Chris Cohen écrit des chansons si douces et si tendres qu'elles semblent presque se blottir contre vous, mais il n'a pas toujours eu pour objectif d'être un gardien du réconfort. « Je pense qu'il y a quelque chose dans ma musique que les gens interprètent à tort comme du contentement ou de la détente », a-t-il déclaré. Faire étalage En 2020, il déplore les fois où il a remarqué que sa musique pop décontractée était utilisée comme musique de fond dans des restaurants ou chez Urban Outfitters. « C'est peut-être quelque chose que je ne réussis pas à faire en tant que musicien qui fait croire aux gens que je pense que le monde va bien et que nous devrions simplement nous sentir bien », a-t-il déclaré. « C'est la dernière chose que je veux que les gens retirent de ma musique. »
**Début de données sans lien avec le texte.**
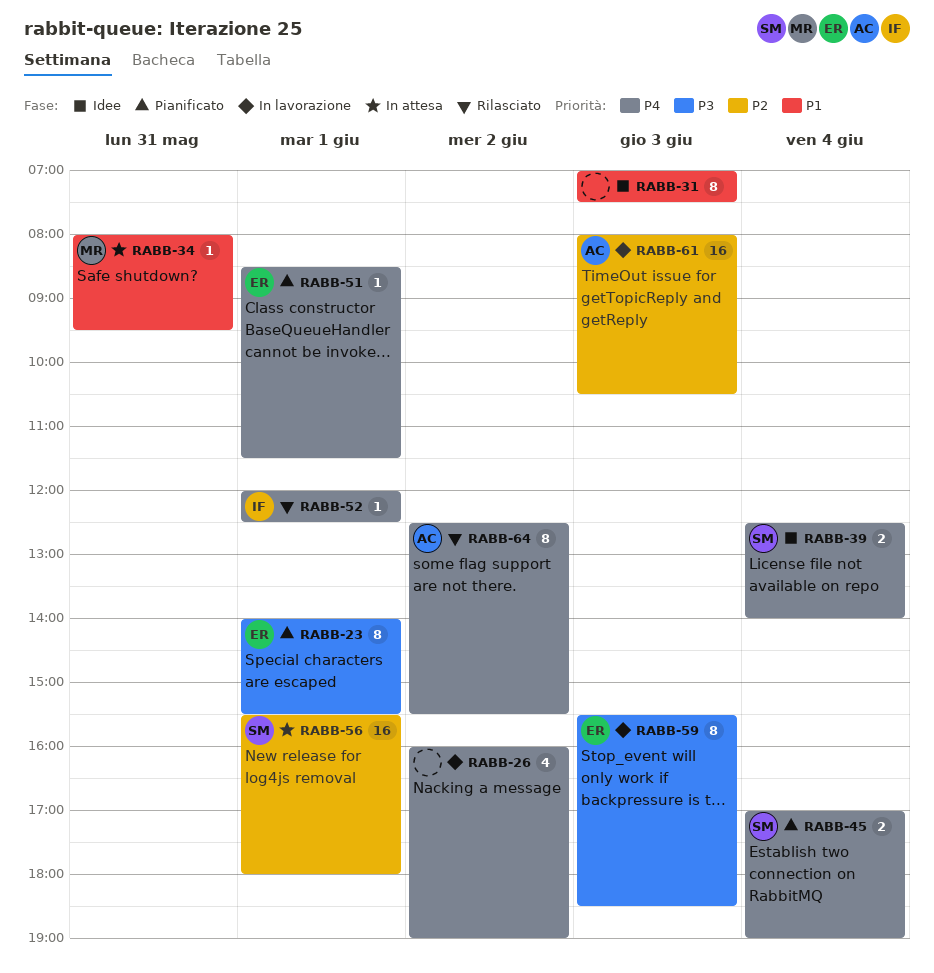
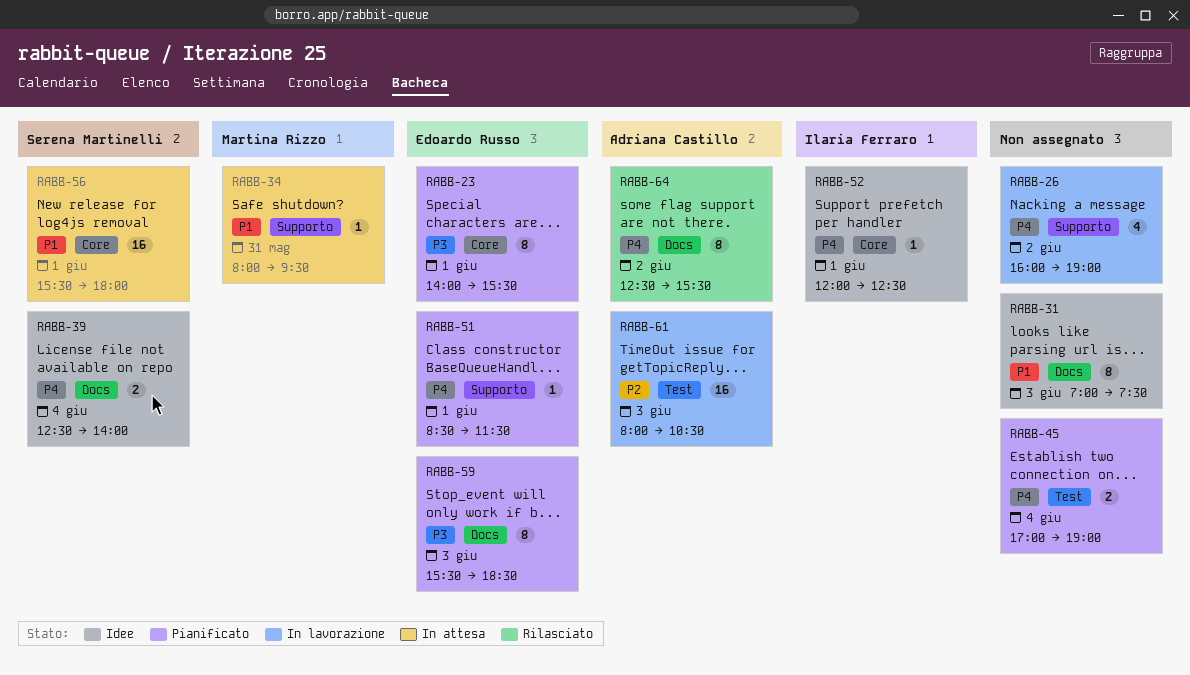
RABB-45, owner: Serena Martinelli -> none
RABB-52, status: Rilasciato -> Idee
RABB-56, priority: P2 -> P1
RABB-59, status: In lavorazione -> Pianificato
La malédiction de Cohen est peut-être simplement qu'il est trop habile à créer de magnifiques petites chansons paradisiaques. S'il y a un fil conducteur entre les différents projets auxquels il a participé, que ce soit Deerhoof, Weyes Blood, Haunted Graffiti d'Ariel Pink ou The Curtains, c'est cette impression qu'il a de créer des fissures dans les limites de la pop douce sans jamais la laisser se briser. « Damage », le morceau d'ouverture de Peindre une pièce (son premier nouvel album depuis cinq ans) met cette dichotomie au premier plan : alors que Cohen, consterné, chante sur la façon dont les abus de pouvoir se manifestent dans la société, un lit de cuivres estival, gracieuseté de Jeff Parker, enveloppe sa terreur d'un calme pastoral. « L'amour de quelqu'un a encore été abattu », roucoule-t-il, quelques instants avant qu'un doux solo de saxophone ne fasse son apparition.
Peindre une pièce L'album regorge de ces vignettes figées dans le temps, tandis que l'écriture intime de Cohen prend vie dans des arrangements florissants qui semblent tout droit sortis d'une garçonnière californienne d'époque. Inspiré par des artistes uruguayens et brésiliens comme Eduardo Mateo et Milton Nascimento, qui ont poussé leur pop folk vers des horizons nouveaux et progressifs dans les années 70 et 80, Cohen accompagne ses chansons de flûtes, de congas et de clavinets qui insufflent une cadence tropicale psychédélique. Parfois, la brume subtilement jolie peut menacer de se dissiper dans l'air, mais ses sommets démontrent pourquoi Cohen reste l'un des auteurs-compositeurs les plus tranquillement merveilleux du rock indépendant.
Les mélodies de Cohen transmettent tout ce dont ses chansons ont besoin d'elles-mêmes (il planifie généralement tous ses accords et ses phrasés bien avant de déterminer ce qu'il doit dire). Ses refrains peuvent sembler si simples et intuitifs qu'on a l'impression qu'ils ont toujours été là : le motif central du piano dans « Dog's Face » se matérialise aussi gracieusement qu'une brume se déployant sur la baie, avant qu'un riff de guitare légèrement dissonant ne commence à pulser comme un tonnerre lointain. Le riff fantomatique du clavier dans « Randy's Chimes » rampe comme s'il résolvait un mystère, tandis que « Physical Address » navigue sur un groove de bossa-nova ludique qui monte et descend comme un enfant dans un ascenseur. Lorsque Cohen tente de dire quelque chose de plus concret avec ses paroles, ses préoccupations tendent vers la recherche d'espoir dans le monde moderne. Sur la radieuse « Sunever », il parle de l'avenir à un enfant transgenre : « Tu montes toujours plus haut, bientôt tu nous laisseras loin derrière », murmure-t-il tendrement, leur promettant que « tu trouveras un chemin » et laissant un joyeux violon peindre le chemin.